Task brief »
Find the word "return" in the data, then copy each line where it is found.

Record set »

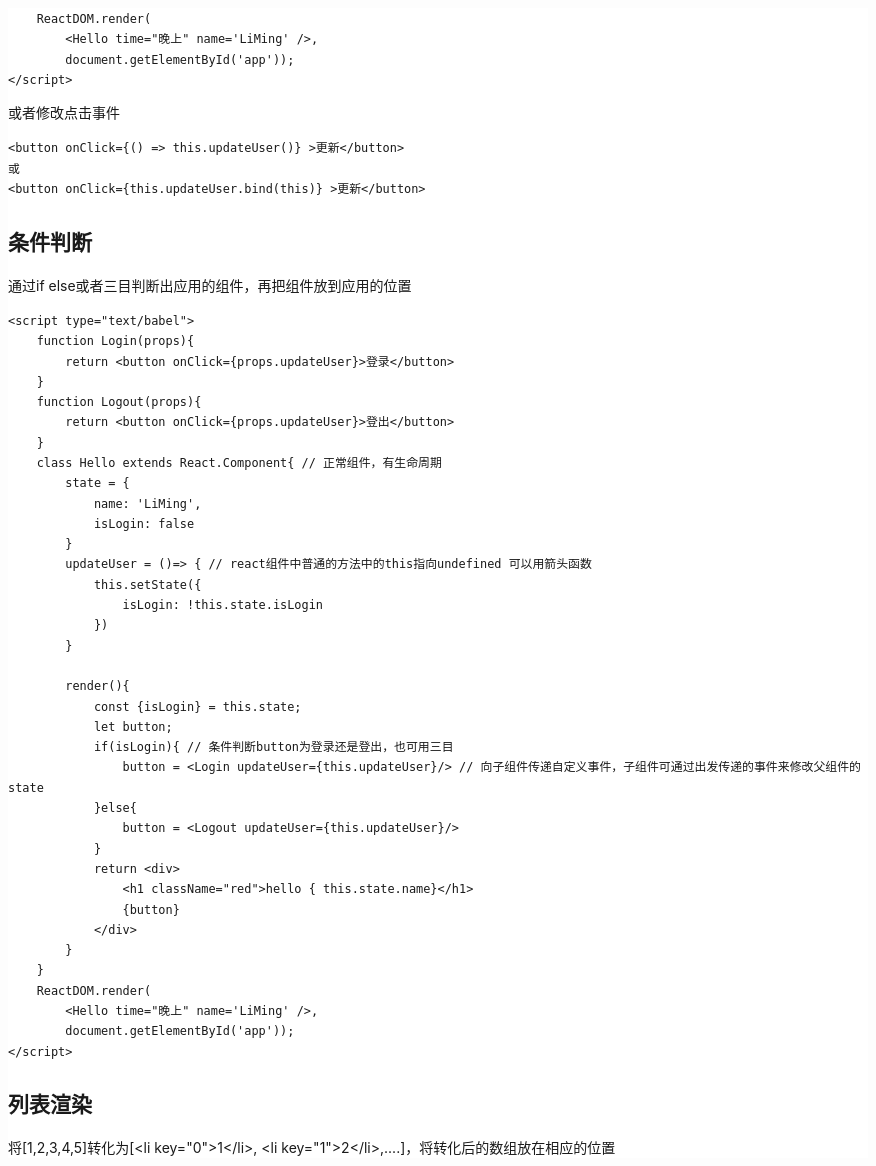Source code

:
 ```
    ReactDOM.render(
        <Hello time="晚上" name='LiMing' />,
        document.getElementById('app'));
</script>
```

或者修改点击事件

```
<button onClick={() => this.updateUser()} >更新</button>
或
<button onClick={this.updateUser.bind(this)} >更新</button>
```
## 条件判断
通过if else或者三目判断出应用的组件，再把组件放到应用的位置

```
<script type="text/babel">        
    function Login(props){
        return <button onClick={props.updateUser}>登录</button>
    }
    function Logout(props){
        return <button onClick={props.updateUser}>登出</button>
    }
    class Hello extends React.Component{ // 正常组件，有生命周期
        state = {
            name: 'LiMing',
            isLogin: false
        }
        updateUser = ()=> { // react组件中普通的方法中的this指向undefined 可以用箭头函数
            this.setState({
                isLogin: !this.state.isLogin
            })
        }
        
        render(){
            const {isLogin} = this.state;
            let button;
            if(isLogin){ // 条件判断button为登录还是登出，也可用三目
                button = <Login updateUser={this.updateUser}/> // 向子组件传递自定义事件，子组件可通过出发传递的事件来修改父组件的state
            }else{
                button = <Logout updateUser={this.updateUser}/>
            }
            return <div>
                <h1 className="red">hello { this.state.name}</h1>
                {button}
            </div>
        }
    }
    ReactDOM.render(
        <Hello time="晚上" name='LiMing' />,
        document.getElementById('app'));
</script>
```
## 列表渲染
将[1,2,3,4,5]转化为[&lt;li key="0"&gt;1&lt;/li&gt;, &lt;li key="1"&gt;2&lt;/li&gt;,....]，将转化后的数组放在相应的位置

Output of the exercise »
        return <button onClick={props.updateUser}>登录</button>
        return <button onClick={props.updateUser}>登出</button>
            return <div>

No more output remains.